Au jour le jour 135

Moi qui vous aimais si fort, si chaud, si mal, je disais que rien de vain ne nous arriverait. Je vivais en plein dans ces heures d’arrière cour qui me coupaient du monde ;j’avais le poing serré contre le cœur,et le cœur jusqu’à votre domicile. Ces rues que nous connaissions comme des pentes en posture, voilà qu’elles s’adressent à la colline…Je pense à ça aussi, je vous interdis de songer à me régler d’avance.


Certains des gens que je connais profitent de me voir malade pour m’injurier, or je les sais irrespirables, puants comme goudron, mauvais comme chiendent ;que me vaut cette haine, sinon cette femme qui est riche d’elle en permanence..


Comme tu me démesures chaque jour davantage, je te réclame des artifices. La nuit venue, il faut que tu te déshabilles et t’offres nues aux mains de sel ;ni cri, ni larme ,ni peine ne doivent nous alarmer, le silence doit t’être familier ;il faut bien te punir de tous mes esclavages, petite femme déjà d’autorité que je ne sais par quel bout l’apprendre.


La nuit construit pour moi des palais de givre, ô mon amour humide comme les champs aux aurores, parle moi de ce que j’attends. L’ombre avec ses architectures chancelantes et son ciel de mosaïque, m’ouvre une vie nouvelle ;pourtant j’ai la passion si froide qu’il te faudra des mains inaltérées pour élargir dans ma tête les sillons de mes vieux rêves.


Le livre poussait. Les livres ont besoin d’espace et non d’accolement ;au moindre frisson le livre se dénoue et parle, il parle de ce qu’on aime entendre, une fois que le livre a parlé, il faut le refermer doucement, c’est une histoire qui recommence.
J’avais négligé une attente, l’attente se fit bocal, le bocal prit froid ,le verre cassa, l’eau s’écoula pour inventer un nouveau monde, le monde éclata de douceur, et tout recommença aux lendemains de givre.

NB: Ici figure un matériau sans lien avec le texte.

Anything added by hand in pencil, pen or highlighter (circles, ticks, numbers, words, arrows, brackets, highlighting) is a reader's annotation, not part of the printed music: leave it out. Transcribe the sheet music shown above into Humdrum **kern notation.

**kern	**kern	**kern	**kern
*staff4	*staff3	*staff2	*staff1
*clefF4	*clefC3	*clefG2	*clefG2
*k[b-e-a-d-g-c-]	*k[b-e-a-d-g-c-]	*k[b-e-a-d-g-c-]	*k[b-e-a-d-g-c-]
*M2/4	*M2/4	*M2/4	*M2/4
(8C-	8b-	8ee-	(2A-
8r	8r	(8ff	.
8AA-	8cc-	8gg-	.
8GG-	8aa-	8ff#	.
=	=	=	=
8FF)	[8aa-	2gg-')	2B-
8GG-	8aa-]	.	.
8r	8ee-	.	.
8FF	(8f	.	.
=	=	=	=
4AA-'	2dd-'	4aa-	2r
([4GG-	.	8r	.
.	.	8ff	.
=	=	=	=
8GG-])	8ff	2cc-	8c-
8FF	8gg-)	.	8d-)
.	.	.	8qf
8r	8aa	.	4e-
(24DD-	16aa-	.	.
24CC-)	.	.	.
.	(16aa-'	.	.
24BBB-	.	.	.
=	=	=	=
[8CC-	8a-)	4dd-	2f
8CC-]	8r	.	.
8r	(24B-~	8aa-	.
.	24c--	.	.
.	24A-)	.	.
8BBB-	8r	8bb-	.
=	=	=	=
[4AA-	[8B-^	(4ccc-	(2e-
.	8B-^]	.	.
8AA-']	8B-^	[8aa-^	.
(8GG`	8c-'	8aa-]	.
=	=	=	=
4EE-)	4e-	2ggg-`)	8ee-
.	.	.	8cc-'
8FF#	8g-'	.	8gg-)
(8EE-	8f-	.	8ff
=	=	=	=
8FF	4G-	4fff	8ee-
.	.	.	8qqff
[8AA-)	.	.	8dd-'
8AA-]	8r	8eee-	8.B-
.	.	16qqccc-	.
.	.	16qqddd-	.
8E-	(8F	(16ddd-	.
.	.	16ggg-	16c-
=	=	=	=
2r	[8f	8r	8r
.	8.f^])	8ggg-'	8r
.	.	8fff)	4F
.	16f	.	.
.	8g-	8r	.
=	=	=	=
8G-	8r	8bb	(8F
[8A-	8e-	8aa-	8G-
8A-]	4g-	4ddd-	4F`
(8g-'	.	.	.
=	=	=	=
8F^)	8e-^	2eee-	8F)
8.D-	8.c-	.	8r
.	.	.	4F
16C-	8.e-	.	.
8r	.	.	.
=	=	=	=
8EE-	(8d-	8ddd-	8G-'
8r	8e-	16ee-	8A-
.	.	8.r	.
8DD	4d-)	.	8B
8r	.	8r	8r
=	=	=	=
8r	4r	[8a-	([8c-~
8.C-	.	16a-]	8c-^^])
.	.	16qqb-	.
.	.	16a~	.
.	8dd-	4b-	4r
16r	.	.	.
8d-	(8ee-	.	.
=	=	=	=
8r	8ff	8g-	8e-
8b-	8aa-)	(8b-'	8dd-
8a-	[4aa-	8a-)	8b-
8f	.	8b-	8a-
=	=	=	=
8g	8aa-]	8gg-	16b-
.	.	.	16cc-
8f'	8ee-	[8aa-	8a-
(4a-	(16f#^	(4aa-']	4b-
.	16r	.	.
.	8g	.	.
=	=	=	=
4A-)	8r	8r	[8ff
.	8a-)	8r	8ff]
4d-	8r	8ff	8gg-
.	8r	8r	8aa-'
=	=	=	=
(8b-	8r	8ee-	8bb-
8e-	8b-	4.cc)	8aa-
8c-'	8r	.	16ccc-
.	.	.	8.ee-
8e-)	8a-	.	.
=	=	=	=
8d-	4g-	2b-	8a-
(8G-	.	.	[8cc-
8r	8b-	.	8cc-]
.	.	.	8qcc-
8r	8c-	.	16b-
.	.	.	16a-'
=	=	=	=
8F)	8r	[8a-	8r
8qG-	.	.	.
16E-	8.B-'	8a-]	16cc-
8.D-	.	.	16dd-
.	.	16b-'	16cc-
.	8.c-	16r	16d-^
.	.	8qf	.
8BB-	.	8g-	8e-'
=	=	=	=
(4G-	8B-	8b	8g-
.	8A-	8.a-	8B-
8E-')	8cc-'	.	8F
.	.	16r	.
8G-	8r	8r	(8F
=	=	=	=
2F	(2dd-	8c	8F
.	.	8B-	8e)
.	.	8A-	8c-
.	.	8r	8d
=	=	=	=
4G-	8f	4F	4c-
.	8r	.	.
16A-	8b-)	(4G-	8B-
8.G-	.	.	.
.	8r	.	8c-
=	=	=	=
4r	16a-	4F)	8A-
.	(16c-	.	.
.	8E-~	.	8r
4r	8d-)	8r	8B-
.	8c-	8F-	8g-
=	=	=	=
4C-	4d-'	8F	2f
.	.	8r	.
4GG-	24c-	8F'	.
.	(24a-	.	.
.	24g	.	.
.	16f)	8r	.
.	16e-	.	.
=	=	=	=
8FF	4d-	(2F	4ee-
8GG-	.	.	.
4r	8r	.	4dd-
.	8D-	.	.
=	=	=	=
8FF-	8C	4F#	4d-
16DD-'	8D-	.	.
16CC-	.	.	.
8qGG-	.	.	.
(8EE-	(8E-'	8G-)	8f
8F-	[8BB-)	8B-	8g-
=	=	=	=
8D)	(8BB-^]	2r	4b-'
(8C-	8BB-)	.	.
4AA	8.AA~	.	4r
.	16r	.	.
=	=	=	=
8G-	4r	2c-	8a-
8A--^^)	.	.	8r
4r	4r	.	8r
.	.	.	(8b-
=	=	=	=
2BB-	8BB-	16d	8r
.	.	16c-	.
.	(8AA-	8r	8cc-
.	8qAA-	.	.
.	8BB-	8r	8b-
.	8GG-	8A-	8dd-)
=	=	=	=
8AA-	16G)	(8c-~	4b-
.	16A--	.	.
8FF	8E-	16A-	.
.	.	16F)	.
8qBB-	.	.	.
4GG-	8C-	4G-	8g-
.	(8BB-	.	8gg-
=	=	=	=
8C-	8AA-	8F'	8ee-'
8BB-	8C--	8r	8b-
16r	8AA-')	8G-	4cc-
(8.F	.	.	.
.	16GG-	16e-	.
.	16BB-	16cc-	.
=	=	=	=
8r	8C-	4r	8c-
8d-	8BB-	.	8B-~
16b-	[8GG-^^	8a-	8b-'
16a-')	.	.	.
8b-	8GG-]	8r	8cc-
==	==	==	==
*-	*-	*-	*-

Sous ce soleil de plomb comme j’ai pitié de toi, toi qui dans ces maisons paresseuses et sans âge te déshabilles, éteinte de toutes tes pierreries ,nonchalante et froide pour des yeux de derrière les vitraux, de derrière nos terroirs, comme j’ai pitié de toi, ma petite maladie.


Mon cœur était un passereau paresseux, sans mélodie, sans charme, sans ramage ;je le chassais un soir, l’insultant à tout rompre. Un jour, le retrouvai dans le corps d’un autre, frais comme une camomille, léger comme un papillon, vif comme un levraut, lui me maudissait ;je pleurais alors cet ancien élève du fond des premières classes.